Using Databricks with Dagster

About this Integration

The dagster-databricks integration library provides the PipesDatabricksClient resource, enabling you to launch Databricks jobs directly from Dagster assets and ops. This integration allows you to pass parameters to Databricks code while Dagster receives real-time events, such as logs, asset checks, and asset materializations, from the initiated jobs. With minimal code changes required on the job side, this integration is both efficient and easy to implement.

Installation

pip install dagster-databricks

Example

Dagster Code

import os
import sys

from dagster_databricks import PipesDatabricksClient

from dagster import AssetExecutionContext, Definitions, EnvVar, asset
from databricks.sdk import WorkspaceClient
from databricks.sdk.service import jobs


@asset
def databricks_asset(
    context: AssetExecutionContext, pipes_databricks: PipesDatabricksClient
):
    task = jobs.SubmitTask.from_dict(
        {
            # The cluster settings below are somewhat arbitrary. Dagster Pipes is
            # not dependent on a specific spark version, node type, or number of
            # workers.
            "new_cluster": {
                "spark_version": "12.2.x-scala2.12",
                "node_type_id": "i3.xlarge",
                "num_workers": 0,
                "cluster_log_conf": {
                    "dbfs": {"destination": "dbfs:/cluster-logs-dir-noexist"},
                },
            },
            "libraries": [
                # Include the latest published version of dagster-pipes on PyPI
                # in the task environment
                {"pypi": {"package": "dagster-pipes"}},
            ],
            "task_key": "some-key",
            "spark_python_task": {
                "python_file": "dbfs:/my_python_script.py",  # location of target code file
                "source": jobs.Source.WORKSPACE,
            },
        }
    )

    print("This will be forwarded back to Dagster stdout")
    print("This will be forwarded back to Dagster stderr", file=sys.stderr)

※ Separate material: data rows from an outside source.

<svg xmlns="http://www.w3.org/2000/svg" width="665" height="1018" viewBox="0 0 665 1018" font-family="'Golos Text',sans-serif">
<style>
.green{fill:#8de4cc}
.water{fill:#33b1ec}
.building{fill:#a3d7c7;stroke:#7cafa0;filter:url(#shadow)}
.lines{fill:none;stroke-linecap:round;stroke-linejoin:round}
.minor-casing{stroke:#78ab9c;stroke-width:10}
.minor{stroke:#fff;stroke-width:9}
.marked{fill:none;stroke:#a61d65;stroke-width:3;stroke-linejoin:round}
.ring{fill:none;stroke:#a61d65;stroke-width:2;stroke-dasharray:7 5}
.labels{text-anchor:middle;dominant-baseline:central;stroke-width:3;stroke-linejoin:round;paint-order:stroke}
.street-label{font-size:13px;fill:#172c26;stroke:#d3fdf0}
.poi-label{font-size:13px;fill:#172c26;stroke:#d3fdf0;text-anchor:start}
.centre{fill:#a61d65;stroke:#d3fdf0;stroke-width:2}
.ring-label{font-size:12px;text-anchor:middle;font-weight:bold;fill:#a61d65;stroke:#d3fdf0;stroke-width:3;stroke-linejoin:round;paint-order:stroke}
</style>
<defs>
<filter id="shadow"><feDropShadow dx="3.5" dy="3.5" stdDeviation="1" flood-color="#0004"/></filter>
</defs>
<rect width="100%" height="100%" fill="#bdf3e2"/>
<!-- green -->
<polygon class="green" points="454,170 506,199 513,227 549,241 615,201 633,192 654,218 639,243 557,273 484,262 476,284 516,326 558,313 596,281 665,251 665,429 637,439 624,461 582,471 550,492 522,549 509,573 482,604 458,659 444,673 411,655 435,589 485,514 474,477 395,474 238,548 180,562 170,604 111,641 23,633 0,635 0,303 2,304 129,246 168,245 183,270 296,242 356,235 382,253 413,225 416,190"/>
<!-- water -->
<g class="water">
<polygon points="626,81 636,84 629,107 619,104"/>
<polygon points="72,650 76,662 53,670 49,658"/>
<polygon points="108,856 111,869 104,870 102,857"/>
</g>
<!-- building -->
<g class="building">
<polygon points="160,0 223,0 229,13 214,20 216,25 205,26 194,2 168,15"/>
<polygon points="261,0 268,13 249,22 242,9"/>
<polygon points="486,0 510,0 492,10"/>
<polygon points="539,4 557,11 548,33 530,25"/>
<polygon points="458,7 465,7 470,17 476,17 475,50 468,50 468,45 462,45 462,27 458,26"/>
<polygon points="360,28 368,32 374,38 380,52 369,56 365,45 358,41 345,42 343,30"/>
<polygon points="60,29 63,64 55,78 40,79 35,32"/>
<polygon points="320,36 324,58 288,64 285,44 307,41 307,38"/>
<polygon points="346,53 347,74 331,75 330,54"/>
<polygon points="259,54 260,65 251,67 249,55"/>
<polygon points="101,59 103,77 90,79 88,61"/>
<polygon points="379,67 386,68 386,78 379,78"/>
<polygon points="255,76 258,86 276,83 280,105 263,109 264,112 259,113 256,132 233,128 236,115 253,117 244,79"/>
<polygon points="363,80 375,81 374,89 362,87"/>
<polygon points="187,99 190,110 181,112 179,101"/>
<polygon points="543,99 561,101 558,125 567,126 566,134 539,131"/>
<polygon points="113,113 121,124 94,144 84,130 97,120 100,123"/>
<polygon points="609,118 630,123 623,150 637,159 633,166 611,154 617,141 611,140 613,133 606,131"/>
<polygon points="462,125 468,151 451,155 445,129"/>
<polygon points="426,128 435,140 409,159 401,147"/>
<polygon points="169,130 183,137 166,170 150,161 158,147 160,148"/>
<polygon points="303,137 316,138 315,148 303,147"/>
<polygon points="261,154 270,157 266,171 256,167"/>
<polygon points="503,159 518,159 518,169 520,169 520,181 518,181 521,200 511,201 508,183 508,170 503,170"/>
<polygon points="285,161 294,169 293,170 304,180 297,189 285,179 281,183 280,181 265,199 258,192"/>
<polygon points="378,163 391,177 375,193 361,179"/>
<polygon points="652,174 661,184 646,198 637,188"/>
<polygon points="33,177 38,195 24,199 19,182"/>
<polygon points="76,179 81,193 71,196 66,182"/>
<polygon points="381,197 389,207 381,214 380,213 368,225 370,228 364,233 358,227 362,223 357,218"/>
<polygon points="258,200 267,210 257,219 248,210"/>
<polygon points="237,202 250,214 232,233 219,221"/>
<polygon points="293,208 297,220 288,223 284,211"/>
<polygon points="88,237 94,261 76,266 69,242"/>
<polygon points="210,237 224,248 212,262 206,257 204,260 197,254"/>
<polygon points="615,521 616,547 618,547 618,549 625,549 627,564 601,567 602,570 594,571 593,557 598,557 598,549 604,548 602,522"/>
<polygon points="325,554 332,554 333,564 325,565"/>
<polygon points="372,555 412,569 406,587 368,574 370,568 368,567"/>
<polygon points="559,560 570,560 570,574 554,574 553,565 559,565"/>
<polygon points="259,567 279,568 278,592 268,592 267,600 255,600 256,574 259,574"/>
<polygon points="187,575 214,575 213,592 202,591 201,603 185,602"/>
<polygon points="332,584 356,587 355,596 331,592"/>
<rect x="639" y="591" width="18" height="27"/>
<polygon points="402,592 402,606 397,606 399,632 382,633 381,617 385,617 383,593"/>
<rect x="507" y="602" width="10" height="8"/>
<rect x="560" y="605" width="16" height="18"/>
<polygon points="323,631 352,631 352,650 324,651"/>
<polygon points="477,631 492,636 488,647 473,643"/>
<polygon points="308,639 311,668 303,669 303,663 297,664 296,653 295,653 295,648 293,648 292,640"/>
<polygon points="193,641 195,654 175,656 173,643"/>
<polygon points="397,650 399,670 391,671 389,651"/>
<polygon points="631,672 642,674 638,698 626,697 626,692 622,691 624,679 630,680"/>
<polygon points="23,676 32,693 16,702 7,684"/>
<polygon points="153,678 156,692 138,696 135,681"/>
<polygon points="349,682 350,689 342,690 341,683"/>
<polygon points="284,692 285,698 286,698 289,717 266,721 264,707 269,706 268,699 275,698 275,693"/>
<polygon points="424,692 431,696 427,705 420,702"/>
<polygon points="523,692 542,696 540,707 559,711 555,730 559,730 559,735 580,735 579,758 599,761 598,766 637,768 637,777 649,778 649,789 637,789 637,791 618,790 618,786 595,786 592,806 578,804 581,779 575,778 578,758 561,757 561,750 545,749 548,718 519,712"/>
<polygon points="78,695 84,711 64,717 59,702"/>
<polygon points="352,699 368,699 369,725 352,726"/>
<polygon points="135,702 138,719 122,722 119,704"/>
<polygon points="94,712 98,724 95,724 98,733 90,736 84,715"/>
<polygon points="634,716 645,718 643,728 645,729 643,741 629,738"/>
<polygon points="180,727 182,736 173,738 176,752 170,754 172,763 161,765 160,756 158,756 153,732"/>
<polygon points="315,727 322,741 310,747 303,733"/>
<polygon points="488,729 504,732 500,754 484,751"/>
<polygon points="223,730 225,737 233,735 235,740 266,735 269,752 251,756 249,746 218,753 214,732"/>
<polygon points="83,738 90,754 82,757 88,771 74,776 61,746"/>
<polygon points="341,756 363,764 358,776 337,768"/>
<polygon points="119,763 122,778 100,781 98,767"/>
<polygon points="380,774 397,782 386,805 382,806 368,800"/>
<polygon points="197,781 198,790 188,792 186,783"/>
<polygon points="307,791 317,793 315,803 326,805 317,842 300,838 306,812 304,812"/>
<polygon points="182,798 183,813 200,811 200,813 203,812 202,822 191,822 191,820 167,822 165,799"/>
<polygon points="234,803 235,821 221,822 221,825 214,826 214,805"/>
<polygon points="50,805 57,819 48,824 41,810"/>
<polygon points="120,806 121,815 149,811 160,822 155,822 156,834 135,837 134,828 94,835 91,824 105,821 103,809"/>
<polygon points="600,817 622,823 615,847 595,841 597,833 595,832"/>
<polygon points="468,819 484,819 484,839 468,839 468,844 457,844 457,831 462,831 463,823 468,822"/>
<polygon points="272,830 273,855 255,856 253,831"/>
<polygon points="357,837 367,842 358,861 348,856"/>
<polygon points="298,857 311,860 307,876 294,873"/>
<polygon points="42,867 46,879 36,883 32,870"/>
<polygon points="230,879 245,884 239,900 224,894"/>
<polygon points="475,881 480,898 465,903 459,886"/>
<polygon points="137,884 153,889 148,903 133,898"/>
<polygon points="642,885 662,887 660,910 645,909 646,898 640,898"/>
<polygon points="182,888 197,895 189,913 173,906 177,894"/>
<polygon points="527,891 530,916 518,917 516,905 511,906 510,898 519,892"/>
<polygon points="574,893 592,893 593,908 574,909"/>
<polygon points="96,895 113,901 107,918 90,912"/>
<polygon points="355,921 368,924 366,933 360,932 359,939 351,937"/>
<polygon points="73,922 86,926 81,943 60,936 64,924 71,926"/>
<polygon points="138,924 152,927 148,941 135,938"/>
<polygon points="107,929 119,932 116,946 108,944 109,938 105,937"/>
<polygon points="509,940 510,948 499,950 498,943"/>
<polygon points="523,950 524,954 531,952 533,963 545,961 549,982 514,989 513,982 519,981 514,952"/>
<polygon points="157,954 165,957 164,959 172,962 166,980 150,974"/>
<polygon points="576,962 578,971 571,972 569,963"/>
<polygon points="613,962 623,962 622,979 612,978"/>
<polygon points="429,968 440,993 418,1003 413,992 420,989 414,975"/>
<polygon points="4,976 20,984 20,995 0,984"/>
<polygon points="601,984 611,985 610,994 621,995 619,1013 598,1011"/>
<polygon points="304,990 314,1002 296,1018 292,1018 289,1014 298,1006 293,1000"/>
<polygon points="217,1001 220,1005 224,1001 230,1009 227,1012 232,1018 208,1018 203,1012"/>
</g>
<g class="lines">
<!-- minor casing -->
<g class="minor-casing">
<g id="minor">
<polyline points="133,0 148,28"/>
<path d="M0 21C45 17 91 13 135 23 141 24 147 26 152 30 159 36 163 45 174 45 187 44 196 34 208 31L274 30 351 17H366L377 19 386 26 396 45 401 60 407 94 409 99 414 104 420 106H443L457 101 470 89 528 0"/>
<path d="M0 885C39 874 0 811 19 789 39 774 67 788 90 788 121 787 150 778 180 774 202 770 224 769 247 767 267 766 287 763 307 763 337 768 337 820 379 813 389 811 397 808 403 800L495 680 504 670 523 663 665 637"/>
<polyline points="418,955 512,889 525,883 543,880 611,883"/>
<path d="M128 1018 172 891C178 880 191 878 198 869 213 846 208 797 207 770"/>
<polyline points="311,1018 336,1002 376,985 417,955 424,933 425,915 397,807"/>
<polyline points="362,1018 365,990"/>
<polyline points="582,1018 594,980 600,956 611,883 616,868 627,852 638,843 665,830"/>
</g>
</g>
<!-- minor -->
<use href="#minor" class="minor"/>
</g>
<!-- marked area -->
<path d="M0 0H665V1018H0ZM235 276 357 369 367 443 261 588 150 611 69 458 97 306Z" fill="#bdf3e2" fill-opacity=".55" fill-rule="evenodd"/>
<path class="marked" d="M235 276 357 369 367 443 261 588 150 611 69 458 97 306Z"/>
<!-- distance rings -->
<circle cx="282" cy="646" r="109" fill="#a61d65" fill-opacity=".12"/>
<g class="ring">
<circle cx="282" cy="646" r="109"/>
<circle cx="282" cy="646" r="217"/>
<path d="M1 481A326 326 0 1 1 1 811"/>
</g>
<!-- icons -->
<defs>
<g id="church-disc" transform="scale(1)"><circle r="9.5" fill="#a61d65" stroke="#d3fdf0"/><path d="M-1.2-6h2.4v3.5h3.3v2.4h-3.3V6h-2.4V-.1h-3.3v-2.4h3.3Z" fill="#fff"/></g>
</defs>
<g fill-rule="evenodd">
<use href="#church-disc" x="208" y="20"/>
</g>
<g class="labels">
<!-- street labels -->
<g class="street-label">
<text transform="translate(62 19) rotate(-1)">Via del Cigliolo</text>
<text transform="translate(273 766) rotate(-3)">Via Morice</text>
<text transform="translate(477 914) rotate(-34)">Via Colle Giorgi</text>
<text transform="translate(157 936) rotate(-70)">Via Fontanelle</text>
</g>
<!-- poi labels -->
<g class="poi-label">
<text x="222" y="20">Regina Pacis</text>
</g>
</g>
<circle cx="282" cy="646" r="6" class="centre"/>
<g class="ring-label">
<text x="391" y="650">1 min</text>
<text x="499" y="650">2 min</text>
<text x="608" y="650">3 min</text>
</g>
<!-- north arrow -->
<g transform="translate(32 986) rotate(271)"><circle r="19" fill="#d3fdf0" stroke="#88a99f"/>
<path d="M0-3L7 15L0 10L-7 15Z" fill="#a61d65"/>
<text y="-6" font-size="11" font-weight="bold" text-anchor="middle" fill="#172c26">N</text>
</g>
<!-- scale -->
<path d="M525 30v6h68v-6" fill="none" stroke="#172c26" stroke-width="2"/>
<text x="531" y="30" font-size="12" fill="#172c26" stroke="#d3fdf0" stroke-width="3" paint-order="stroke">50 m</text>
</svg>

    extras = {"some_parameter": 100}

    return pipes_databricks.run(
        task=task,
        context=context,
        extras=extras,
    ).get_materialize_result()


pipes_databricks_resource = PipesDatabricksClient(
    client=WorkspaceClient(
        host=os.environ["DATABRICKS_HOST"],
        token=os.environ["DATABRICKS_TOKEN"],
    )
)

defs = Definitions(
    assets=[databricks_asset], resources={"pipes_databricks": pipes_databricks_resource}
)

Databricks Code

from dagster_pipes import (
    PipesDbfsContextLoader,
    PipesDbfsMessageWriter,
    open_dagster_pipes,
)

# Sets up communication channels and downloads the context data sent from Dagster.
# Note that while other `context_loader` and `message_writer` settings are
# possible, it is recommended to use `PipesDbfsContextLoader` and
# `PipesDbfsMessageWriter` for Databricks.
with open_dagster_pipes(
    context_loader=PipesDbfsContextLoader(),
    message_writer=PipesDbfsMessageWriter(),
) as pipes:
    # Access the `extras` dict passed when launching the job from Dagster.
    some_parameter_value = pipes.get_extra("some_parameter")

    # Stream log message back to Dagster
    pipes.log.info(f"Using some_parameter value: {some_parameter_value}")

    # ... your code that computes and persists the asset

    # Stream asset materialization metadata and data version back to Dagster.
    # This should be called after you've computed and stored the asset value. We
    # omit the asset key here because there is only one asset in scope, but for
    # multi-assets you can pass an `asset_key` parameter.
    pipes.report_asset_materialization(
        metadata={
            "some_metric": {"raw_value": some_parameter_value + 1, "type": "int"}
        },
        data_version="alpha",
    )

About Databricks

Databricks is a unified data analytics platform that simplifies and accelerates the process of building big data and AI solutions. It integrates seamlessly with Apache Spark and offers support for various data sources and formats. Databricks provides robust tools to create, run, and manage data pipelines, making it easier to handle complex data engineering tasks. Its collaborative and scalable environment is ideal for data engineers, scientists, and analysts who need to process and analyze large datasets efficiently.